Market watchers pay attention to import and export prices as the data can reflect pipeline inflation for businesses and consumers. The April statistics could be far more revealing about the impact of President Trump’s trade agenda on prices since a majority of the levies were applied throughout the month, be it the 10% universal baseline tariff or the 25% import duties on foreign-made vehicles.
Speaking to reporters at the White House, Trump hinted at providing “help” to automakers affected by his tariffs. He also told the press he would speak with Apple CEO Tim Cook about potential assistance in the tariff-driven transition. So far, it remains unclear what type of aid the administration could provide to the auto or tech industry.
The United States has provided tariff exemptions for electronics, chips, laptops, and smartphones. However, the administration has stated they will be short-lived because they will transfer to a different tariff regime. Suffice it to say, market ebullience was also short-lived.
“All those products are going to come under semiconductors, and they’re going to have a special focus type of tariff to make sure that those products get reshored,” Commerce Secretary Howard Lutnick said in an interview with ABC News. “So what Trump’s doing is he’s saying they’re exempt from the reciprocal tariffs, but they’re included in the semiconductor tariffs, which are coming in probably a month or two. So these are coming soon.”
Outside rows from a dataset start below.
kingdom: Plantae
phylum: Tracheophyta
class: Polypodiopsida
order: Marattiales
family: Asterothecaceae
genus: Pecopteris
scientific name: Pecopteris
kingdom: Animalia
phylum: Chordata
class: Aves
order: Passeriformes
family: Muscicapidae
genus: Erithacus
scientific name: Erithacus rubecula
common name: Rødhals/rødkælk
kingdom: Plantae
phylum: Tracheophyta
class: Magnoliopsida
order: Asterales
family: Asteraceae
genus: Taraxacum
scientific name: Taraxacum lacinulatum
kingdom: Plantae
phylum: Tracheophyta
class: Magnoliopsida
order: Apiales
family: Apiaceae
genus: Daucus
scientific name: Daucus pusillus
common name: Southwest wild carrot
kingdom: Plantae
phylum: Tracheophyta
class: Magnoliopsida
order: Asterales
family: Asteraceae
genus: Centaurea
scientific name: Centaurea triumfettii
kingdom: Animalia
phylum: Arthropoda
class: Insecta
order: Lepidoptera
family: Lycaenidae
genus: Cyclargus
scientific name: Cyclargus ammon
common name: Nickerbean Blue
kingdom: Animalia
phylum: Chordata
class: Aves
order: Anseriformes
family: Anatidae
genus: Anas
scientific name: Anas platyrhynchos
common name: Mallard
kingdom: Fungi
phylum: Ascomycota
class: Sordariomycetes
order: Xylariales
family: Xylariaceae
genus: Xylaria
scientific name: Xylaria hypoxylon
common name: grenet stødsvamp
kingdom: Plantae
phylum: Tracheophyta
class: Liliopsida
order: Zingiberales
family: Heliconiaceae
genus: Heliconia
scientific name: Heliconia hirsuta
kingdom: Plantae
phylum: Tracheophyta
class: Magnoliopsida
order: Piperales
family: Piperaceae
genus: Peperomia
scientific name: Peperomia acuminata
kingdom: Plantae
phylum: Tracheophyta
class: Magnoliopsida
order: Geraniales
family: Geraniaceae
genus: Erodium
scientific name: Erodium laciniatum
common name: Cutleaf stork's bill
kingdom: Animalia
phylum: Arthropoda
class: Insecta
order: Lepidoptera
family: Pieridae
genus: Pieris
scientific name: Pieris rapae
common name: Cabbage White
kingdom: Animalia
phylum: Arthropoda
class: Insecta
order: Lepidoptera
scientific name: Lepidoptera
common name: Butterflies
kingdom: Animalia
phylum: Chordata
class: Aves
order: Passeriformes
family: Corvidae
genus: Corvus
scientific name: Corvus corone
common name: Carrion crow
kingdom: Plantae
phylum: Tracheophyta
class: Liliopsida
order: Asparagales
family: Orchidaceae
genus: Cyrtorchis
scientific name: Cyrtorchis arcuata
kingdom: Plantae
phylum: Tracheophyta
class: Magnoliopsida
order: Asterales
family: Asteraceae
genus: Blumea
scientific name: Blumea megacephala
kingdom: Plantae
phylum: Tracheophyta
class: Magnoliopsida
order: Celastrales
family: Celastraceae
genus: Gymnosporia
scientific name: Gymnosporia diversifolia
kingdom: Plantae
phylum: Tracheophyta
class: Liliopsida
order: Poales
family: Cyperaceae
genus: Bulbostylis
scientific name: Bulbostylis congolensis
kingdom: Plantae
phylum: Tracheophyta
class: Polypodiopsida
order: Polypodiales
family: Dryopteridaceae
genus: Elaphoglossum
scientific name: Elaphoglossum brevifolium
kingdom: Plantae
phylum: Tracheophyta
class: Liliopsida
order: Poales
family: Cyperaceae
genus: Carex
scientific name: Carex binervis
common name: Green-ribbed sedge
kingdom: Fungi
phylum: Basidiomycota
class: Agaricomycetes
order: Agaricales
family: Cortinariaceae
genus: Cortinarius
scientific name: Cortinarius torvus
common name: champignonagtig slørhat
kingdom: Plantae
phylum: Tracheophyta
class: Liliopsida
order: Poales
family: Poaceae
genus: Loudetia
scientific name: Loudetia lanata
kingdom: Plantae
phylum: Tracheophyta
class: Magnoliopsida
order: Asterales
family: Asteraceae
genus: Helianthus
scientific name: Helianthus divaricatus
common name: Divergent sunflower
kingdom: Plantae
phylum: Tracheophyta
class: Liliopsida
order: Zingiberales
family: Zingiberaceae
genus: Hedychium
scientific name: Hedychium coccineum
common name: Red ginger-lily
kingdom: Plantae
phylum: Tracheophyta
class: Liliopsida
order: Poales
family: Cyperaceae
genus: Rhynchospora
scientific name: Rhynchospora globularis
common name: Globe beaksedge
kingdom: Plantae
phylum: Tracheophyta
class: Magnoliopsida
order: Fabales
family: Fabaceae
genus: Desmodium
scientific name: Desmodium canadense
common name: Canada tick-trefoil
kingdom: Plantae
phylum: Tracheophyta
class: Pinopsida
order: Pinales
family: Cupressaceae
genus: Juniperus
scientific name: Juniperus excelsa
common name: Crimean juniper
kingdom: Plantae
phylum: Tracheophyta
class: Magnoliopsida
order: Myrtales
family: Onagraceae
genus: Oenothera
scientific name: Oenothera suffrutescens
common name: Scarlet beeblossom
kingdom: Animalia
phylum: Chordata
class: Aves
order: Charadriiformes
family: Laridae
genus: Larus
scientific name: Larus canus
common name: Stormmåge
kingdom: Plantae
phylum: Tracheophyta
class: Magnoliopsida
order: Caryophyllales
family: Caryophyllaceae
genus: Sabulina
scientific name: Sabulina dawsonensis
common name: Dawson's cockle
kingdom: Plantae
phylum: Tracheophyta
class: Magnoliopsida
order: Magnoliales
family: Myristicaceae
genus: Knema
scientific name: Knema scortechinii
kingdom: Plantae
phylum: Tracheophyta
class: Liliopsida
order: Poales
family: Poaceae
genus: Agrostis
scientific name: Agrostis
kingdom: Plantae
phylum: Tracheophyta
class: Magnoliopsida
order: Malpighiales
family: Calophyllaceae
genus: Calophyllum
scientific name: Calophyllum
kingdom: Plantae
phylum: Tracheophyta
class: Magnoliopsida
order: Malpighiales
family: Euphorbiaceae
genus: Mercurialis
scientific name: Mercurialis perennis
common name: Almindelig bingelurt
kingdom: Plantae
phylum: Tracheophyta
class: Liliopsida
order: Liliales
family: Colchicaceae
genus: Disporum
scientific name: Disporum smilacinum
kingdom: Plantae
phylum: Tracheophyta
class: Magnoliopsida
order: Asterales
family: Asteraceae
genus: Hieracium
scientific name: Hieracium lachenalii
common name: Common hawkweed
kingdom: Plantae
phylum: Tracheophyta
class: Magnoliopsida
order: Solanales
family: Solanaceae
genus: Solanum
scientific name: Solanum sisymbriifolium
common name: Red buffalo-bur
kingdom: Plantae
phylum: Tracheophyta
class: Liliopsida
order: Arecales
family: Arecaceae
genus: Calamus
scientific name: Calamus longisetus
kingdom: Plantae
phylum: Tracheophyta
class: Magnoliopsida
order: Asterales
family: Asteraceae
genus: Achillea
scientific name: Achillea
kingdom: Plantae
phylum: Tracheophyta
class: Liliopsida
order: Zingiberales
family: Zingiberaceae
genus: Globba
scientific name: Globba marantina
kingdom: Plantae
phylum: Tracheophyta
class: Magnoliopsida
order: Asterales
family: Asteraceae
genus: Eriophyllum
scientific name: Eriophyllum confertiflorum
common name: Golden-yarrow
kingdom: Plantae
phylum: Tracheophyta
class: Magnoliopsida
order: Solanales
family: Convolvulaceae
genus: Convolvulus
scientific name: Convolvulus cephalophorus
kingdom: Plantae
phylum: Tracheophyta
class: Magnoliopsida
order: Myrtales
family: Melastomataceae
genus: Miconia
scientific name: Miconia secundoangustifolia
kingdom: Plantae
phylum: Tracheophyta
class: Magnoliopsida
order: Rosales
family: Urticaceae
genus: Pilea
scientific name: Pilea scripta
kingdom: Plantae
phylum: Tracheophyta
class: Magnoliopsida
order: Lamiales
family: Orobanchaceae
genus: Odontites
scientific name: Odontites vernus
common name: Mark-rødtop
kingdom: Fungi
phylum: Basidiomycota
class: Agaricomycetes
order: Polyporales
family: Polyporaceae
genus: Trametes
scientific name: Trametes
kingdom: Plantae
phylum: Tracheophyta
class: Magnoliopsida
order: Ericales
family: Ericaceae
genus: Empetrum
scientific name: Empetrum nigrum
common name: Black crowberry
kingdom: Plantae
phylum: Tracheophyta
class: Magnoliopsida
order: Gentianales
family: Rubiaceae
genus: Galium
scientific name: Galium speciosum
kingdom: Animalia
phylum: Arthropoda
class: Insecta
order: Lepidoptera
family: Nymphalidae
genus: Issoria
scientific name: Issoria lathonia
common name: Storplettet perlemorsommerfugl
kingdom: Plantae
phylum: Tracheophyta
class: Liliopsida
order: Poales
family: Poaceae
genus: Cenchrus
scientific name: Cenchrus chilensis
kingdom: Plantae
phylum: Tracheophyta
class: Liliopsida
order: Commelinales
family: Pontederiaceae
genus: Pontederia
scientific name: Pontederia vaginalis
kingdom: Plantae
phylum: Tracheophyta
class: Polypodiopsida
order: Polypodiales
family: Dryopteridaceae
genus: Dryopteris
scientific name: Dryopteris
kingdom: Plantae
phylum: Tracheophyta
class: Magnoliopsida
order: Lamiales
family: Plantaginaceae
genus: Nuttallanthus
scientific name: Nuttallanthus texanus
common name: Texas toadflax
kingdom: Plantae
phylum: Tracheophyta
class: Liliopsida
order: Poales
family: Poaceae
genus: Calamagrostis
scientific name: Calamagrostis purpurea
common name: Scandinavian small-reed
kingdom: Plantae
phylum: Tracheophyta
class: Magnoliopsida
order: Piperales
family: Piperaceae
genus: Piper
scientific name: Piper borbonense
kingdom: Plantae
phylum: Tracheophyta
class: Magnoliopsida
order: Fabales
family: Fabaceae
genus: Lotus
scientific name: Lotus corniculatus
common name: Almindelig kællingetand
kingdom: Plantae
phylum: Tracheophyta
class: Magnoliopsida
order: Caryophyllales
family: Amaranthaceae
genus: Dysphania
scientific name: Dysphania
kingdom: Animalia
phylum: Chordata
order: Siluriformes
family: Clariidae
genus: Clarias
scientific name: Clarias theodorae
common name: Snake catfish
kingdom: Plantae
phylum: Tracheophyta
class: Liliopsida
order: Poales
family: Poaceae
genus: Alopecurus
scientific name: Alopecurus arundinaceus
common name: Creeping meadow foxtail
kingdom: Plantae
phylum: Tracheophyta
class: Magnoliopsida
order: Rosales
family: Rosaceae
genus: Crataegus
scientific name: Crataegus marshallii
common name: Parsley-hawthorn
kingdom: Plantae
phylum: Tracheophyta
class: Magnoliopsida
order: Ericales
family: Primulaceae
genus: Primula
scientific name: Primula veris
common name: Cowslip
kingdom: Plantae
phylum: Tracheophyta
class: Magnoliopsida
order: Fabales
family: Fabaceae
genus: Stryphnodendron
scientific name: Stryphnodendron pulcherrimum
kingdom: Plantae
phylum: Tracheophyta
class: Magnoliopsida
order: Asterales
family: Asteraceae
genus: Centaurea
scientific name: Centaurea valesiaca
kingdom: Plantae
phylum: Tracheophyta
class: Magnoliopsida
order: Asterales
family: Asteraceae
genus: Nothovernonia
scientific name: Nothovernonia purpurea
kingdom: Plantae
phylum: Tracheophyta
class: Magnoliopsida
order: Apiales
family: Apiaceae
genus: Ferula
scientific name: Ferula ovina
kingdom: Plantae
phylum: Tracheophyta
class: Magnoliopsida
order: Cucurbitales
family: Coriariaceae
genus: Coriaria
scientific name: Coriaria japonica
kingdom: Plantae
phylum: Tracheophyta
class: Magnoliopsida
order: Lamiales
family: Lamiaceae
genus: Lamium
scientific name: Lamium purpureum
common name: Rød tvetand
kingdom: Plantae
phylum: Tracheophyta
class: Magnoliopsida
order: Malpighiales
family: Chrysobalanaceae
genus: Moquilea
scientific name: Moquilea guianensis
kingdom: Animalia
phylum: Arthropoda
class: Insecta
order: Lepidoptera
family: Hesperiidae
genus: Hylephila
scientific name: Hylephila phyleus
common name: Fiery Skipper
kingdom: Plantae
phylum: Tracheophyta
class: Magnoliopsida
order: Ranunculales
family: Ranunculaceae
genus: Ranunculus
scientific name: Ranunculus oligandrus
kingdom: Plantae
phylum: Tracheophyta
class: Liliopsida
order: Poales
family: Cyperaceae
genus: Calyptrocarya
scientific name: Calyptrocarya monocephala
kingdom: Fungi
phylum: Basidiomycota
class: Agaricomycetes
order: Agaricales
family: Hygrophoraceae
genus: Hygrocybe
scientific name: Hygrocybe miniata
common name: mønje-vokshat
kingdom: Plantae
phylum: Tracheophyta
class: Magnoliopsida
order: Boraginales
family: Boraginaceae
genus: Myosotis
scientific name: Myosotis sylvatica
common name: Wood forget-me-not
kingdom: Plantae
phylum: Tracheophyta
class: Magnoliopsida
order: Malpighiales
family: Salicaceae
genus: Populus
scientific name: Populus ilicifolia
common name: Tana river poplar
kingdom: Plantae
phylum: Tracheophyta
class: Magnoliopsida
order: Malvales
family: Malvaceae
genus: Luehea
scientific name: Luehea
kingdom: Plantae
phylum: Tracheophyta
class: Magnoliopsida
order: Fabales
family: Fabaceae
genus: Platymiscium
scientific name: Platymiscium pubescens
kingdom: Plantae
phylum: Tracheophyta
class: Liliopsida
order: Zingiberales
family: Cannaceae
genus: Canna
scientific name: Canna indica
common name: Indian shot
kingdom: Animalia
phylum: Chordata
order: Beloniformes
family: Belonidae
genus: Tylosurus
Manufacturing Boom Continues
Abbott Laboratories, a global health company, announced it plans to invest about $500 million in US manufacturing. The maker of medical devices and other health-care products will allocate the funding to two US facilities in Illinois and Texas. This is part of a wider effort to expand Abbott’s footprint in the United States and boost domestic research and development.
Honda is reportedly transferring production from Canada and Mexico to the United States to avert tariffs. The Japanese newspaper Nikkei reported that the automaker was considering moving car production to the United States to ensure 90% of vehicles sold in the country are manufactured there. The outlet reported that Honda plans to bolster output in the United States by up to 30% over the next two to three years. While the company did not directly reject the reportage, Honda Canada said in a statement to the press: “We constantly study options for future contingency planning and utilize short-term production shift strategies when required.”
This comes as Federal Reserve data showed US manufacturing production rose for the fifth consecutive month in March, rising 0.3%. Durable goods production increased 0.6%, buoyed by aerospace equipment (1.8%) and motor vehicles (1.2%).
Is Trump making American manufacturing great again? The upcoming data will be revealing.